When Colours Return Home to Light is a series of life-size photograms, depicting members of the South and Southeast Asian diaspora in Paris, where the portraits were created. Photograms are images made without a camera: Machado’s sitters and sensitive paper are both momentarily exposed to light in the studio, the final image capturing silhouettes in brilliant white. The artworks themselves are produced as silver prints, similar to Wendt’s own photographic materials in the 1930s-40s. Machado’s participants are all connected to forms of cultural representation as either broadcasters, models, artists, or dancers.

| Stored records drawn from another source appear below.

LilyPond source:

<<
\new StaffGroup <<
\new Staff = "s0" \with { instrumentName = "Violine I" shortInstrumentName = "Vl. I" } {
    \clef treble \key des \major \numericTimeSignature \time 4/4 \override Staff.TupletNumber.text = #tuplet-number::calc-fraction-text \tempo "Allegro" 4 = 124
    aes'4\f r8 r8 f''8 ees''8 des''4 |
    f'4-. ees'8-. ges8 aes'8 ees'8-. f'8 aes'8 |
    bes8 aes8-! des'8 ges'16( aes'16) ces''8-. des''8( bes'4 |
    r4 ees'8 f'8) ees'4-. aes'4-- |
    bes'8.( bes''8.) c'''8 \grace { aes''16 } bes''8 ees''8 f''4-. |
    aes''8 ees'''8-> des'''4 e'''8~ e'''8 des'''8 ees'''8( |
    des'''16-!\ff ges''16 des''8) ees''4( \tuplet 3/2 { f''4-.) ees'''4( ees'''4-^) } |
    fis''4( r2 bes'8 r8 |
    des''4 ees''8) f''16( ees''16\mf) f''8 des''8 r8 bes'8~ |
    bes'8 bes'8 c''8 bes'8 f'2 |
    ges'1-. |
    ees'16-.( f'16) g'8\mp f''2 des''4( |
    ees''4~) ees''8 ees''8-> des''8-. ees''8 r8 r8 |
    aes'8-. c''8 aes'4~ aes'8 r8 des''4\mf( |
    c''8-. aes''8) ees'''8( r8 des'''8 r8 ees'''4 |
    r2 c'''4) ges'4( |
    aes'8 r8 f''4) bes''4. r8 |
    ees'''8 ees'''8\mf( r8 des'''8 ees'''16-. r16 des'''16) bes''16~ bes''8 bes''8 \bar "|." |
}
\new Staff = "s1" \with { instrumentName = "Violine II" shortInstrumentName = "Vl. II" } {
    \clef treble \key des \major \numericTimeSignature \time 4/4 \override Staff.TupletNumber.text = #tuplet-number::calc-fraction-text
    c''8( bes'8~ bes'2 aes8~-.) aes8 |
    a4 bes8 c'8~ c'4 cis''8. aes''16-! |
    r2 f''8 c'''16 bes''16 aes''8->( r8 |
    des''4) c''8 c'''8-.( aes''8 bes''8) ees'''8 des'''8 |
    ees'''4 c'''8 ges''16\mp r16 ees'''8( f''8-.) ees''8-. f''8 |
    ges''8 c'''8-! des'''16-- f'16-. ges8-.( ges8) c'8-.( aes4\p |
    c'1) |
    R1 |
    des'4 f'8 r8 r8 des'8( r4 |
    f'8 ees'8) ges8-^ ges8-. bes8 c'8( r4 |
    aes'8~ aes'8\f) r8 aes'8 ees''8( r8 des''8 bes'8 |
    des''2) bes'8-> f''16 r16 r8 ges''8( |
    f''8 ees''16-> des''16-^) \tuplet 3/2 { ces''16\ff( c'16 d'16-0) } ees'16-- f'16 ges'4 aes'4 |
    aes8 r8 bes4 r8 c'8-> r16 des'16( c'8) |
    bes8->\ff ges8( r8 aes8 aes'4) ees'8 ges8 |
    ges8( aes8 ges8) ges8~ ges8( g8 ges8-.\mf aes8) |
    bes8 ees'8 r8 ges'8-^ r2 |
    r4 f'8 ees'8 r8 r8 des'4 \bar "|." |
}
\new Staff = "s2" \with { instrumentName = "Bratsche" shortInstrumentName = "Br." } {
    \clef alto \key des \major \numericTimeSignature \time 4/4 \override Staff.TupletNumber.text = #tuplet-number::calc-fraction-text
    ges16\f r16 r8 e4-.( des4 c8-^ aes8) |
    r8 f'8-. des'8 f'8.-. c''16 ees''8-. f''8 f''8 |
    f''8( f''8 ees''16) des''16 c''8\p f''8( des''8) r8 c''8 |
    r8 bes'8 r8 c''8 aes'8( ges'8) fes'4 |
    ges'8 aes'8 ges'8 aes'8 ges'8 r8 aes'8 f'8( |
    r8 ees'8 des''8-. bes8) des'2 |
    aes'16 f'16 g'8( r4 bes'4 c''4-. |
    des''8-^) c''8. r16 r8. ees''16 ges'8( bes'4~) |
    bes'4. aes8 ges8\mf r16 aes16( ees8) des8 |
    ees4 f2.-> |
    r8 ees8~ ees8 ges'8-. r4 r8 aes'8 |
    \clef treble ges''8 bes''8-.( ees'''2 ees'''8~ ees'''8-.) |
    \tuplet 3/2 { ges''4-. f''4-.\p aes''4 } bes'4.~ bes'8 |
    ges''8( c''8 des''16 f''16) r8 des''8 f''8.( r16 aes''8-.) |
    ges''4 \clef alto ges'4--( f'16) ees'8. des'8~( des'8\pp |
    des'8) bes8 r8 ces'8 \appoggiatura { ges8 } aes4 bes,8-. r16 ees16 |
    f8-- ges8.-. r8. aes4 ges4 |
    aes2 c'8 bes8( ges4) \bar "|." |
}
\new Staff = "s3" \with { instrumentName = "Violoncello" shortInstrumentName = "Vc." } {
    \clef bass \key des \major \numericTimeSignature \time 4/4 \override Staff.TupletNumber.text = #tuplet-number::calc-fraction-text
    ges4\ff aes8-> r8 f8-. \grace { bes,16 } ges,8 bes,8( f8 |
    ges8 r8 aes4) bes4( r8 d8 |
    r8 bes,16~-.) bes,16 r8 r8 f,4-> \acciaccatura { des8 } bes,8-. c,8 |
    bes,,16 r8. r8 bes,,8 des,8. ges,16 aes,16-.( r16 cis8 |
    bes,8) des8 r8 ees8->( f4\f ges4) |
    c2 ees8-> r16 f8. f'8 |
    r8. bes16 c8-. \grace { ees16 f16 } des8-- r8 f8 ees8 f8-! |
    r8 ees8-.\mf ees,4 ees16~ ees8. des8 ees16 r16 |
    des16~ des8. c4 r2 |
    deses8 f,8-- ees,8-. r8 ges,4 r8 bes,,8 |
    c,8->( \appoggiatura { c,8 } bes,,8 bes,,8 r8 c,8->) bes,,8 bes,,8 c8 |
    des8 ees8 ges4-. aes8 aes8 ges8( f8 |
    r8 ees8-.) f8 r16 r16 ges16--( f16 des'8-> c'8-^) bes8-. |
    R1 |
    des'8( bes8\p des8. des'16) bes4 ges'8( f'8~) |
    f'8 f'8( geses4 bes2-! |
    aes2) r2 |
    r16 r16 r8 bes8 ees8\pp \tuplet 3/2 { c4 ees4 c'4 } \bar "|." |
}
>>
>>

She spent considerable time with each before and after entering the studio: listening to stories of their lives and kinship networks, reflecting on histories of empire and its legacies in the present. One participant, who runs a podcast on South Asian identities and culture, stands with her knees crossed and outstretched hands upturned in When Colours Return Home to Light V. Machado created a series of deliberate light leaks while making the piece: strips of reddish orange static spill across the figure and pale green background, marking traces of time passing. Such an interplay between figuration and abstraction can also be found in Wendt and Yogananthan’s work, each playing with and undermining photography’s reputation for documentary evidence or stable record for scientific knowledge systems.

Challenging photography’s colonial role in reproducing ecological extraction or ethnographic stereotypes – Wendt, Machado, and Yogananthan all offer an expansive and unbounded idea of identity in the context of Sri Lanka. Rather than reinforcing exclusive ethnic categories, Wendt traced connections between Hindu and Buddhist cultures, while Machado and Yogananthan situate the island’s aesthetics in relation to either the Indian subcontinent or South and Southeast Asian diaspora in Europe. Marking a century since Wendt’s return to Sri Lanka in 1924 after encountering European modernism in London, the exhibition considers how two distinct and different historical moments shaped the experimental practices of three artists who have each reimagined Sri Lankan photography.